» **Aim of the task**
Retype the stretch of lines below from the one containing "I am very happy with the roof repair" through the one containing "repairing my roof. The work was carried", keeping every word and line break the same.

» **Records shown**
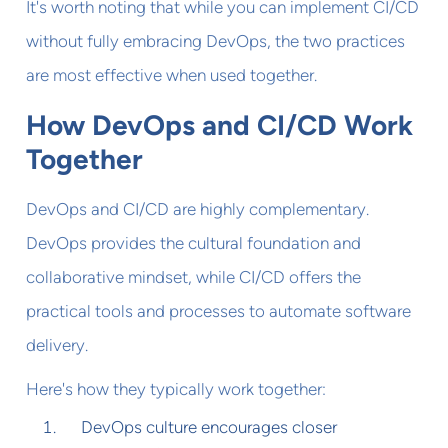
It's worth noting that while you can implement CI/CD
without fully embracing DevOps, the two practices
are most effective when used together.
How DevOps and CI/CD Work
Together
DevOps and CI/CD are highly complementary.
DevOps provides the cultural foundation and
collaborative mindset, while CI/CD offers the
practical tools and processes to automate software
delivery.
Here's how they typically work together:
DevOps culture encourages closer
* * *
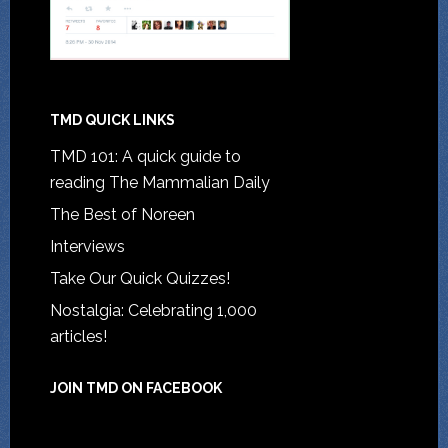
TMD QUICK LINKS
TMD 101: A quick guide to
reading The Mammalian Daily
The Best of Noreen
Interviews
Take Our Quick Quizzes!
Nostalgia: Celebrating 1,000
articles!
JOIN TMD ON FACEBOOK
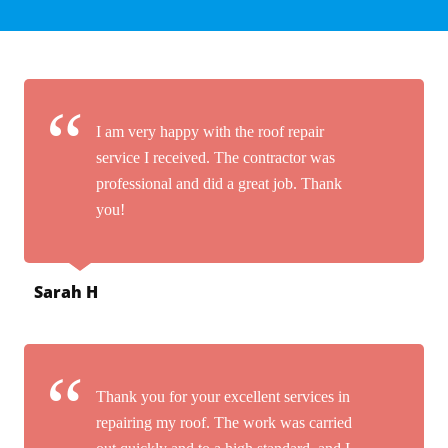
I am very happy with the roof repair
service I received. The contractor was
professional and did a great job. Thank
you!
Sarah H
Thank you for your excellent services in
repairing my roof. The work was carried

» **Reply**
I am very happy with the roof repair
service I received. The contractor was
professional and did a great job. Thank
you!
Sarah H
Thank you for your excellent services in
repairing my roof. The work was carried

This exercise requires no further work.